Before I had the chance to greet anyone at church this morning I already had steam coming out my ears. When I pulled into the parking lot, I couldn’t believe what I was seeing. The day before, my friend Sandy and I had planted 108 begonias in the church yard and already, less than 24 hours later, at least a dozen were missing. At first I thought the squirrels had been digging in the dirt, but when I investigated the crime scene further it was obvious that someone had come along and stolen the flowers.
Can you believe that?! Now, this is an urban congregation and we have had problems with things being stolen through the years. We’ve already learned not to put flowers out in pots because the entire pot will disappear. And we can’t leave Christmas wreathes hanging on the doors or people will help themselves to the free decorations. But making off with flowers that have been planted in the ground in front of a church? Oh, come on!

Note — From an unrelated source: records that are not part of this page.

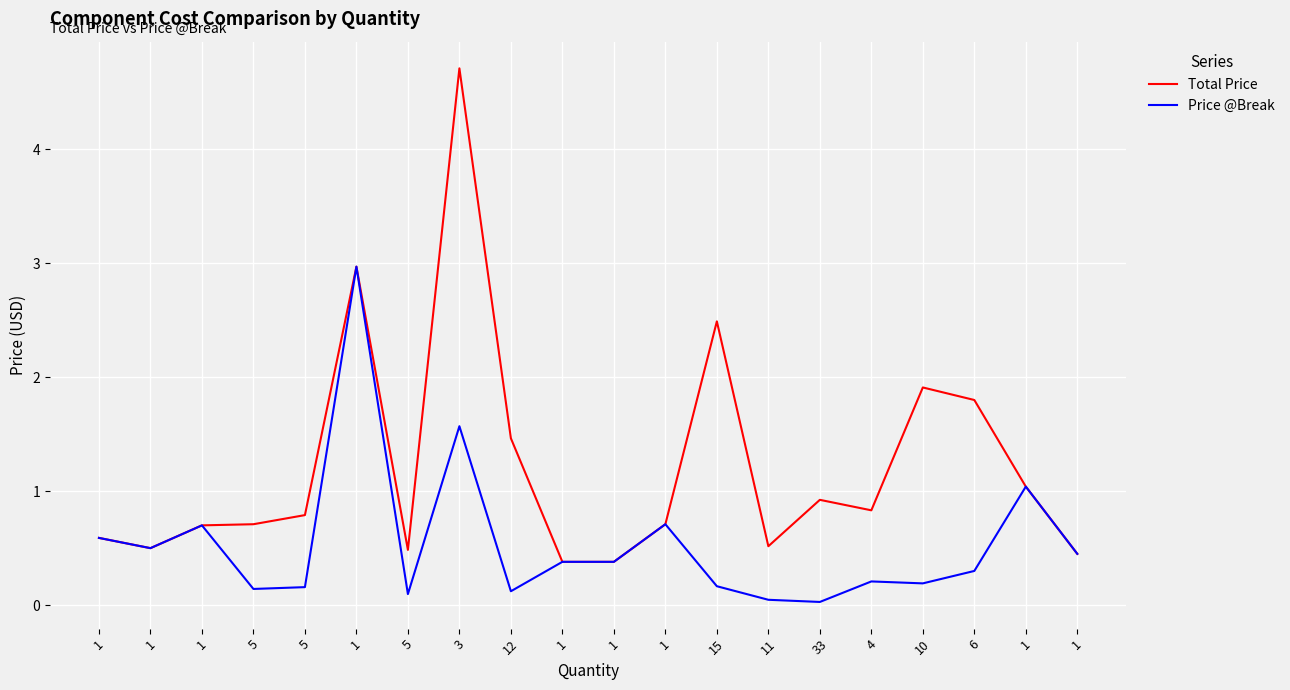

Does the chart have visible grid lines?

Yes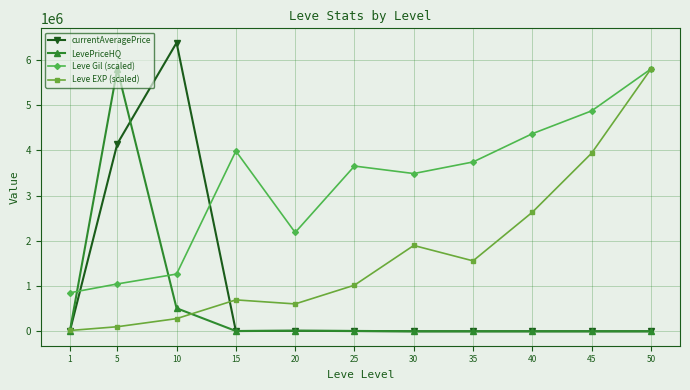

How many interior local peaks does the Leve EXP (scaled) series have?

2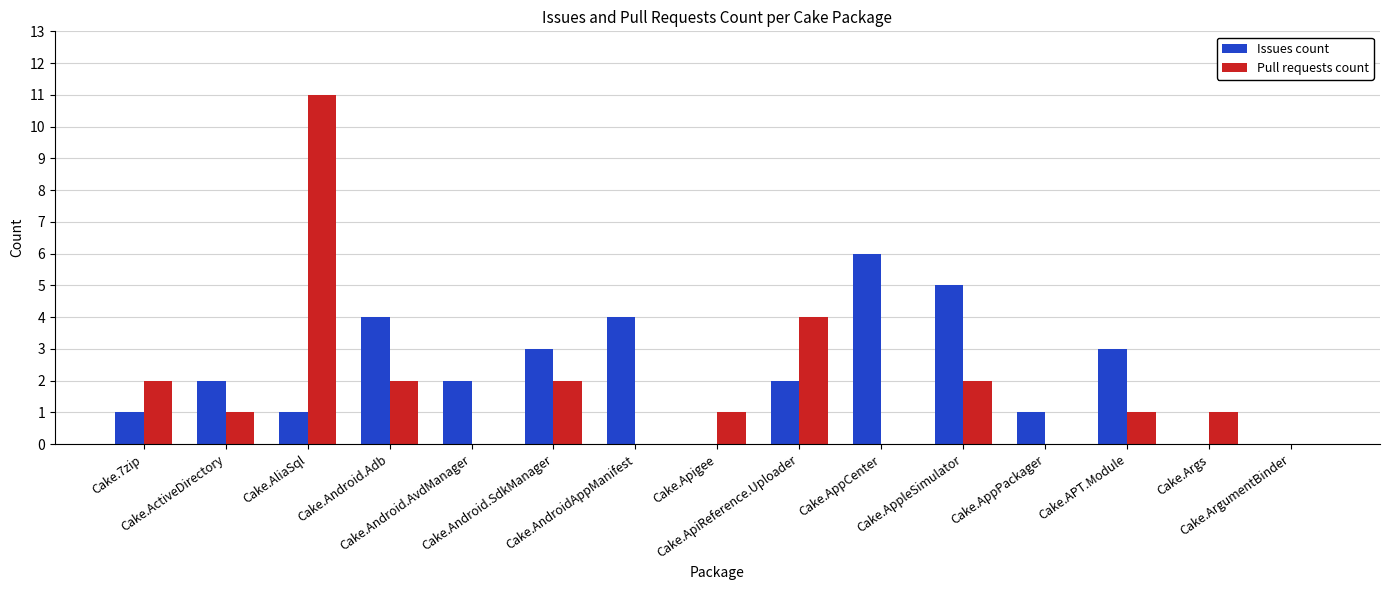

Which series has the largest range (max minus min)?

Pull requests count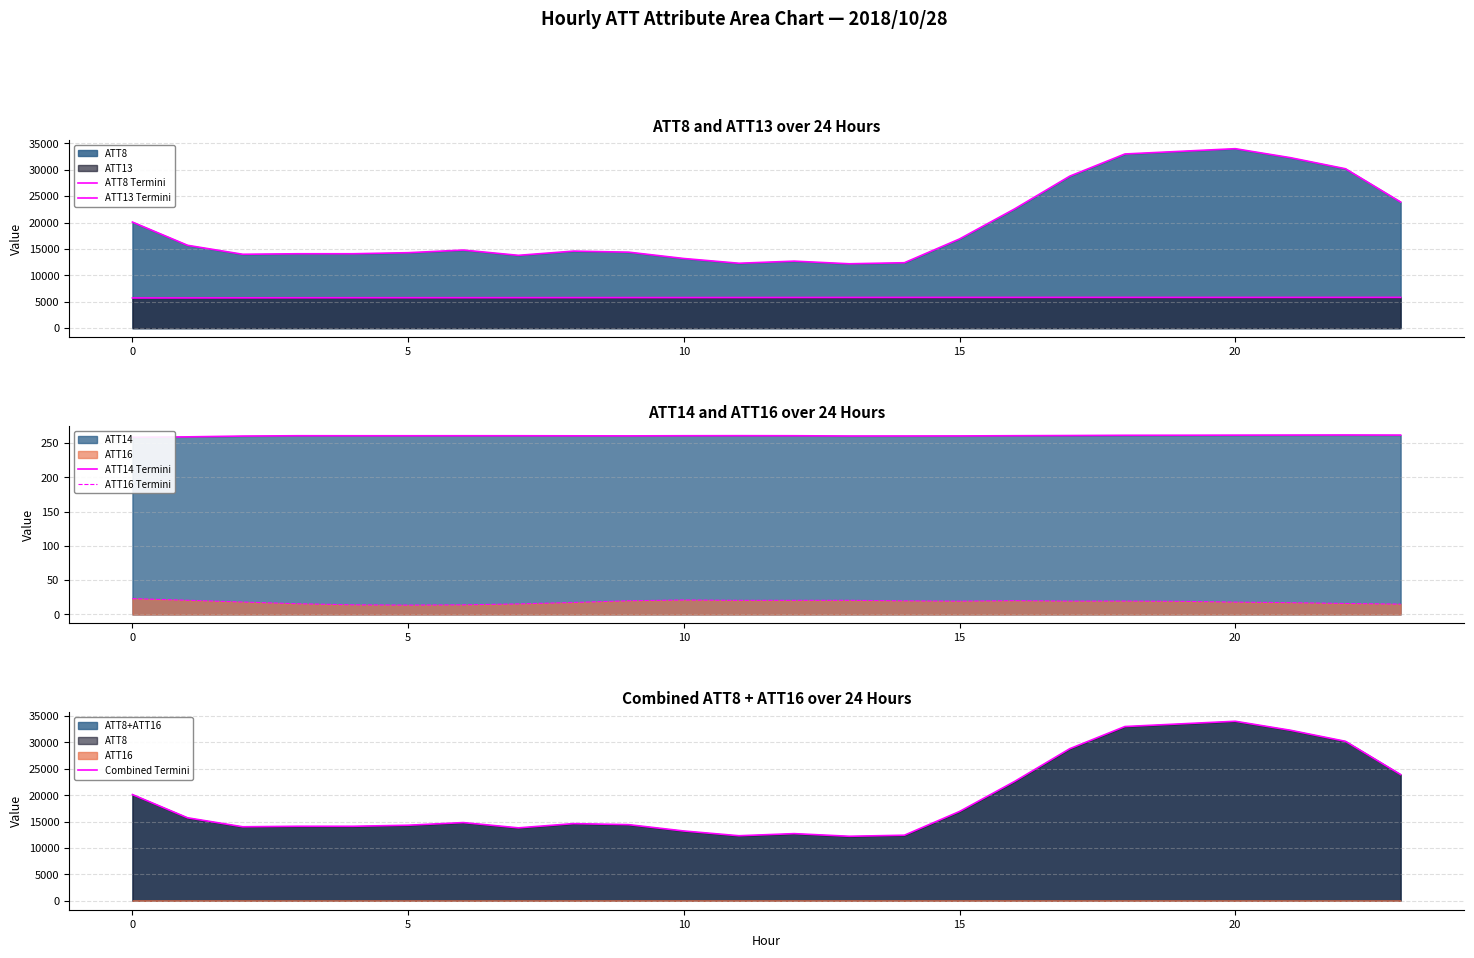

In ATT16 Termini, how many points are lower than both neighbors (excluding endpoints)?

4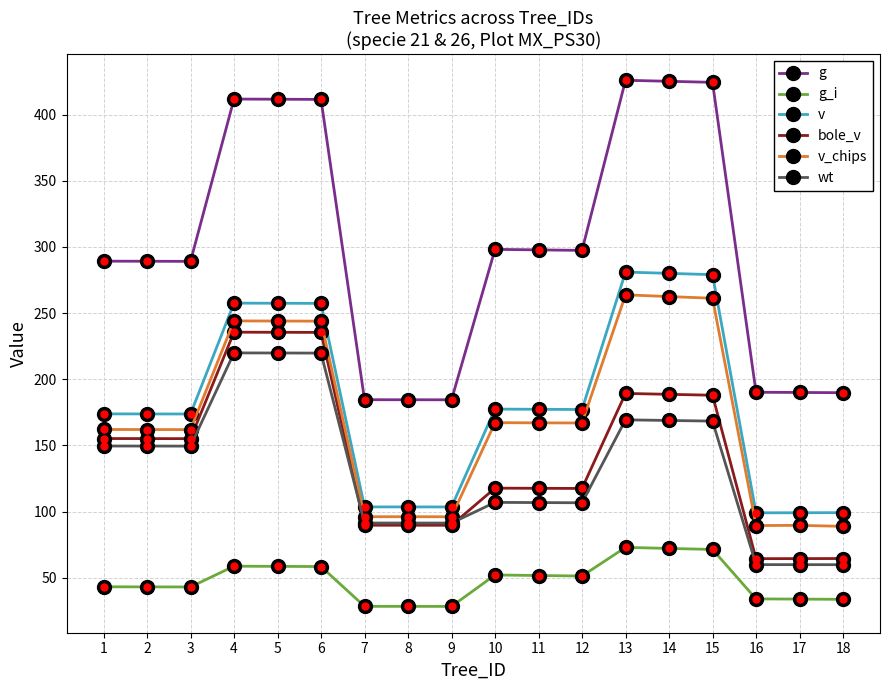

Is the value of g at 15 greater than the value of wt at 15?

Yes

Well, let me tell you, I was in an S.N.I.T. while I prepared the sanctuary for the 8:30 service. The first few people who entered the building got an ear-full. I even took them outside to point out the pitiful little gaps in the ground.
The next person who walked in the door was about to hear the news, too, but, before I could start in, she threw her arms around me and wept. I had been so wrapped up in my own little morning drama that I completely forgot about her husband's appointment to see an oncologist last week. But her tears reminded me. “It’s cancer,” she said. He had been diagnosed with liver cancer.
At that moment, while I enveloped her sobbing body with my arms, I remembered what I had preached about on Easter morning. I had proclaimed that Easter isn’t about a gaping hole in the ground; it’s about our encounter with the risen Christ. And while I was busy whining about the empty little holes in the flower garden, my dear friend was crying her eyes out over a loss that was beyond anything she had ever experienced in her life. She didn’t need to see a hole in the ground; she needed to see Jesus. She needed to know the power of the resurrection that comes to us just when all our hopes have been ripped to shreds.